Pennypack on the Delaware Park is open

Nov. 22

By John Davidson
For PlanPhilly
Icy winds and near-freezing temperatures couldn’t keep dozens of waterfront trail enthusiasts, including Mayor Michael Nutter, from the opening of the new riverfront nature trail at Pennypack on the Delaware Park. If turnout for the frigid ribbon cutting ceremony on Saturday morning was a sign of things to come, the new trail will see heavy use come springtime’s warmer weather.

The wide paved trail winding north from the park to Pennypack Creek is the first completed step of the Greenway Plan for the North Delaware, which aims to transform former industrial sites along the river into a trail and park system that extends 11 miles between Pulaski Park in Port Richmond and the Glen Foerd Mansion in Torresdale.

Although the new trail only goes as far as Pennypack Creek, where it meets the Delaware River, plans are already drawn up for a bridge over the creek and trails extending north.

South of the park, the Greenway Plan calls for waterfront trails all the way to Allegheny Avenue, where they could connect with an ambitious master plan laid out in the Civic Vision and Action Plan for the Central Delaware Riverfront earlier this year. That plan envisions trails stretching from Center City to Penn Treaty Park in Fishtown and eventually connecting to the newly completed nature trail at Pennypack, which planners are looking to as a model.

One glance at the nature trail and it’s clear that city planners have envisioned more than mere trails for the riverfront.

The paved lane winds lazily around an elevated mound to the left and grassy wetlands to the right, with a smaller paved path branching off through tall grass that leads to a viewing platform on the river surrounded by a stand of trees.

“This is also about restoring the riverbank and restoring the river’s edge as a part of the greenway,” said Sarah Thorp, executive director of the Delaware River City Corporation, one of the organizations driving development. “It’s not just about putting down a trail.”

Mark Jendrezewski, landscape architect for the nature trail, said he designed the path to meander in a way that draws you forward.

“The trail design is taking advantage of the many unique situations that appear on the site,” he says. “There’s the mound, the meadow, riparian buffer, the created wetlands, the mitigated wetlands and eventual stream crossing for the Pennypack.”

The trail itself lazily curves to and away from these landmarks, disappearing and reappearing as you walk.

“The purpose of the curved trail is to keep drawing you further into the trail,” Jendrezewski says. “Each bend brings you point by point to the individual sites—the mitigated wetlands, the mound—which are interesting features.”

Like many city parks, Pennypack is tucked away from view, hidden behind a prison complex and I-95. If you were driving down State Road you might not know there’s a park along the river, let alone a new system of trails being built there.

But Nutter, who was on hand along with DCNR Secretary Michael DiBerardinis, U.S. Rep. Allyson Schwartz and other officials, wants to change that—despite budget shortfalls and a struggling economy.
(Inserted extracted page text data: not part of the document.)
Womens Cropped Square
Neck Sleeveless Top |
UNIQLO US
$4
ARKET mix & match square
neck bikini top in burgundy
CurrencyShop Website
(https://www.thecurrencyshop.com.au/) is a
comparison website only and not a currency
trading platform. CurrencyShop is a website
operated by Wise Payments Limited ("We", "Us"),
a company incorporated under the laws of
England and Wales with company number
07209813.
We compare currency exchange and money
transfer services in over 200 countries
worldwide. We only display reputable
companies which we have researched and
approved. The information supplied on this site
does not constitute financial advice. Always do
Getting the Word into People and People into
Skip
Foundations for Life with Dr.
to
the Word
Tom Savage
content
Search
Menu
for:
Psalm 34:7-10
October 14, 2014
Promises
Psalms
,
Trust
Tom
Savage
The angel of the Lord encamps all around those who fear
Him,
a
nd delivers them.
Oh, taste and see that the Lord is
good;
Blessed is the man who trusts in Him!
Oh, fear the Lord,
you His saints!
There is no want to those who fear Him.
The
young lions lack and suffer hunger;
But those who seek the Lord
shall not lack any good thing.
“We’ve been talking about the waterfront for about 40 or 50 years, so I think it’s about time we actually did something,” Nutter said during brief opening remarks.

“We’re looking to your leadership and the model that’s taken place here to get some stuff going all up and down the waterfront,” he said. “And this will be one of the signature projects for the city of Philadelphia. Fifty, a hundred years from now people will be thinking about how smart we all were to make this happen.”
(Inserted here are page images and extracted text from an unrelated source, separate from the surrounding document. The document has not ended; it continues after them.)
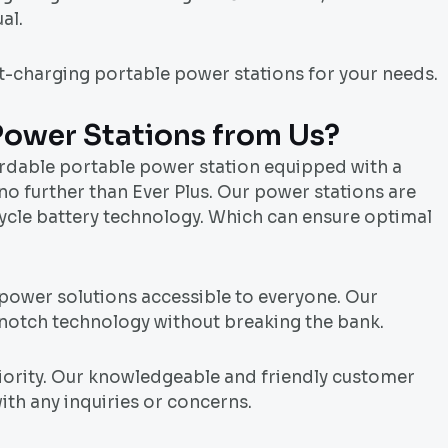
al.
st-charging portable power stations for your needs.
Power Stations from Us?
ordable portable power station equipped with a
no further than Ever Plus. Our power stations are
cycle battery technology. Which can ensure optimal
 power solutions accessible to everyone. Our
-notch technology without breaking the bank.
priority. Our knowledgeable and friendly customer
ith any inquiries or concerns.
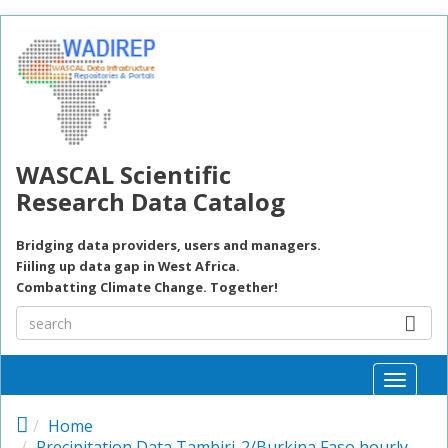
Skip to main content
WASCAL Scientific
Research Data Catalog
Bridging data providers, users and managers.
Fiiling up data gap in West Africa.
Combatting Climate Change. Together!
Toggle
naviga
Home
Precipitation Data Tambiri-2/Burkina Faso hourly,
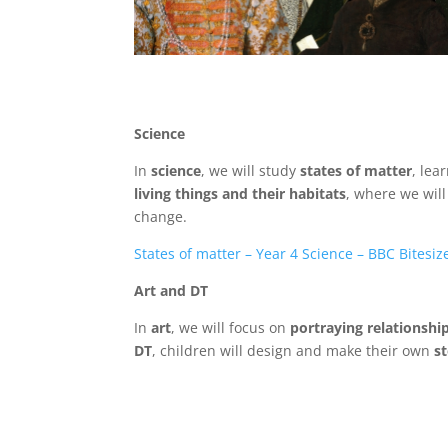
Science
In
science
, we will study
states of matter
, lea
living things and their habitats
, where we wil
change.
States of matter – Year 4 Science – BBC Bitesiz
Art and DT
In
art
, we will focus on
portraying relationshi
DT
, children will design and make their own
s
Funding for the nature trail came from a mix of federal, state and city dollars, including a $1 million grant from the state Department of Conservation and Natural Resources to the Delaware River City Corporation. Some funding is also in place to begin work next year on Lardner’s Point Park at the foot of Tacony Palmyra Bridge that will connect with a bike trail along the former Kensington-Tacony rail line.  

Thorp says it’s part of a sweeping vision to connect all the Delaware riverfront trails with the East Coast Greenway, a 3,000-mile trail system between Maine and Florida. If all goes according to plan, Philadelphia will one day boast 18 miles of the interstate greenway running along the Delaware River.

“We’re excited that our trail is eventually going to go to Center City, so people will be able to get on the trail down there, bike all the way up here to the Northeast and then eventually continue on through Bucks County and go to Maine,” Thorp says.

One challenge currently facing planners is how to get a trail connection through the Conrail site at Allegheny Avenue to link up Pennypack’s trail system with Delaware Avenue and Penn Treaty Park in Fishtown.

But for now, plans are in place to finish trails extending south from Pennypack to Allegheny Avenue within the next four years, according to Thorp.

“You want to have a trail that’s diverse,” she says. “You want to have areas that are urban, you want to have amenities like a coffee shop and a café, but then you want the trail to go into areas that are more natural, like this, so you can see the diversity of Philadelphia’s riverfront, which is really amazing.”